The vast databases maintained by federal, state, and local law enforcement agencies would be pretty creepy even if cops strictly used them the way they were intended. If only that were the case!

An officer with the Denver Police Department allegedly used the National Crime Information Center, a database of personal information used in criminal investigations, to help his friend harass the supposed new lover of his ex-wife. The Huffington Post pulled the allegation from an internal report on the Denver PD’s performance in 2015. From the report:

Shortly thereafter, the ex-husband began driving by the man’s house and threatening him. The ex-husband also found and contacted the man’s wife to tell her that the man was having an affair. The ex-husband told the wife that he knew their home address, showed her a picture of the man’s car, and asked her questions about the man to find out what gym he worked out at, what shift he worked, and where he spent his leisure time.
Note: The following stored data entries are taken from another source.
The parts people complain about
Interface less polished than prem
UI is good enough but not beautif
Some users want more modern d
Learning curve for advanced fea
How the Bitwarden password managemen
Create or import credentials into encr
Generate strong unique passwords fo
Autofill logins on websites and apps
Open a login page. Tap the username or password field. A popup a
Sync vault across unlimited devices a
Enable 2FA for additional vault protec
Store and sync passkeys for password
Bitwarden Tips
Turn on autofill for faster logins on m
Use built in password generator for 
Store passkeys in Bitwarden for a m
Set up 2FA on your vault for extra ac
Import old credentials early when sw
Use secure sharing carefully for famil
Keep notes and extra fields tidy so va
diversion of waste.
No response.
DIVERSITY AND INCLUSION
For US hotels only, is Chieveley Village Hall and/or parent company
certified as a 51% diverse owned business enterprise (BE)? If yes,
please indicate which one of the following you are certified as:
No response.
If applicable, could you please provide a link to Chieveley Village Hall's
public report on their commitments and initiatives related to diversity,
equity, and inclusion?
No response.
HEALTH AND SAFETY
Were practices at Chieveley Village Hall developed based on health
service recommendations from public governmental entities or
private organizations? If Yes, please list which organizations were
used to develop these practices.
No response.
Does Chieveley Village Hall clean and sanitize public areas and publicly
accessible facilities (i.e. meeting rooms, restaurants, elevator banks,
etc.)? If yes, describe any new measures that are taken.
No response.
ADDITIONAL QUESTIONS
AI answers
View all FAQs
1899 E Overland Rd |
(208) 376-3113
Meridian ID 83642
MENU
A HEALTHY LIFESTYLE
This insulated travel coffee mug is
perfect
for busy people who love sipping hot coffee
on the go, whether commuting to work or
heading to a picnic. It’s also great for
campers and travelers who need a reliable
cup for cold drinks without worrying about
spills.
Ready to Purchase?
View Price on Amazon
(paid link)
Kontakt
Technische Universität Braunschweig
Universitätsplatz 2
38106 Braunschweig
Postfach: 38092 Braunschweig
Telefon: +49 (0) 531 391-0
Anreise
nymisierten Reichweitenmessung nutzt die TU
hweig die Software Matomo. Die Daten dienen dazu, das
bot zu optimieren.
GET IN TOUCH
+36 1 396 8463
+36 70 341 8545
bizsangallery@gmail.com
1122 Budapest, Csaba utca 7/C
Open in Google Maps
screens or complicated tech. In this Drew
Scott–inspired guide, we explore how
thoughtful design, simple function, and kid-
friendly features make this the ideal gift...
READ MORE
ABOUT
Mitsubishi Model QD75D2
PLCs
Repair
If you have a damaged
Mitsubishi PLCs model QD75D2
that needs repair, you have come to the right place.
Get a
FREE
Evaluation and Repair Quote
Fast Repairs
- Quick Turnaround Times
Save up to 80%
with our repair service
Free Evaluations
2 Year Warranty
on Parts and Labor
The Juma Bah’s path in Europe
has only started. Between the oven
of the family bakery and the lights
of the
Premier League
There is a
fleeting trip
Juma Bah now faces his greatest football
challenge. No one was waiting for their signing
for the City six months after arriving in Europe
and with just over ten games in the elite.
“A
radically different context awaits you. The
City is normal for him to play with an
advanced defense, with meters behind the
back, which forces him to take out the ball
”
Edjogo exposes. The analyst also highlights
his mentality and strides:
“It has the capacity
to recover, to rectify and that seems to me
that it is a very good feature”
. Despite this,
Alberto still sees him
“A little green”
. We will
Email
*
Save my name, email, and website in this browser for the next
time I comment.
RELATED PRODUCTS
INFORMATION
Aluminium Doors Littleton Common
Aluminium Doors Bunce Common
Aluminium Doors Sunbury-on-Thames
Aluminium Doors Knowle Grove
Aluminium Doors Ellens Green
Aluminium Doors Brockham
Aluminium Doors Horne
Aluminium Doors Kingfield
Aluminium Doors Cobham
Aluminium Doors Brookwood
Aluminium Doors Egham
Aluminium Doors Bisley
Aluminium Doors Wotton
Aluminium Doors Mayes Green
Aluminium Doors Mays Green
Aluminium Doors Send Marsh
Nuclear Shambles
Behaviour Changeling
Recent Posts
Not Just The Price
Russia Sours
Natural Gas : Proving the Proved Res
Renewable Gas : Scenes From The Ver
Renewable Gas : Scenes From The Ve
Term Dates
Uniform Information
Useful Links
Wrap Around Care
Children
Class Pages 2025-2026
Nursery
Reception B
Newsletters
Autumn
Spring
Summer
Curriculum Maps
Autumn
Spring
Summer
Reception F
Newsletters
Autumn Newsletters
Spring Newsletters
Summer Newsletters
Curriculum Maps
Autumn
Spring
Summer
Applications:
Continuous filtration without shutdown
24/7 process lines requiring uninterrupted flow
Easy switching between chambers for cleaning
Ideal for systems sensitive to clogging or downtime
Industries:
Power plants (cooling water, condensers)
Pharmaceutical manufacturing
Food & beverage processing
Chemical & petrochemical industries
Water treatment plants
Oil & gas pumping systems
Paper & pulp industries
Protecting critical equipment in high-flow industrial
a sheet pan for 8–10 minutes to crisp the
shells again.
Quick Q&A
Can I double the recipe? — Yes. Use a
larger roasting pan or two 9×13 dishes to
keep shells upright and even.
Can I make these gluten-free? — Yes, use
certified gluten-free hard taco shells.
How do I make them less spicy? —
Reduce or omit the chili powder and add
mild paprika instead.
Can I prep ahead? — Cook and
This is not the only time this type of thing has happened. The report also documents an officer who used the database to hit on a woman he met on the job. And as HuffPo notes, New York’s infamous “cannibal cop” was accused of using police databases to investigate potential victims.

The Denver cop who aided the stalker only received a formal written reprimand for his behavior, and the desperate romantic officer was fined two days pay. The report, which was authored by an independent monitor of the department, advocated for harsher punishment for abusing the database. That sounds right.

Just like everyone else, cops can’t help taking personal advantage of every last perk their jobs afford them. The difference is that when you or I do it, the only victims are our coworkers who show up to work the next day and find there are no more fruit snacks in the office kitchen, because we’ve stuffed them all into our briefcases. For these cops, an enormous trove of personal information about law-abiding people is just another workplace amenity to be abused.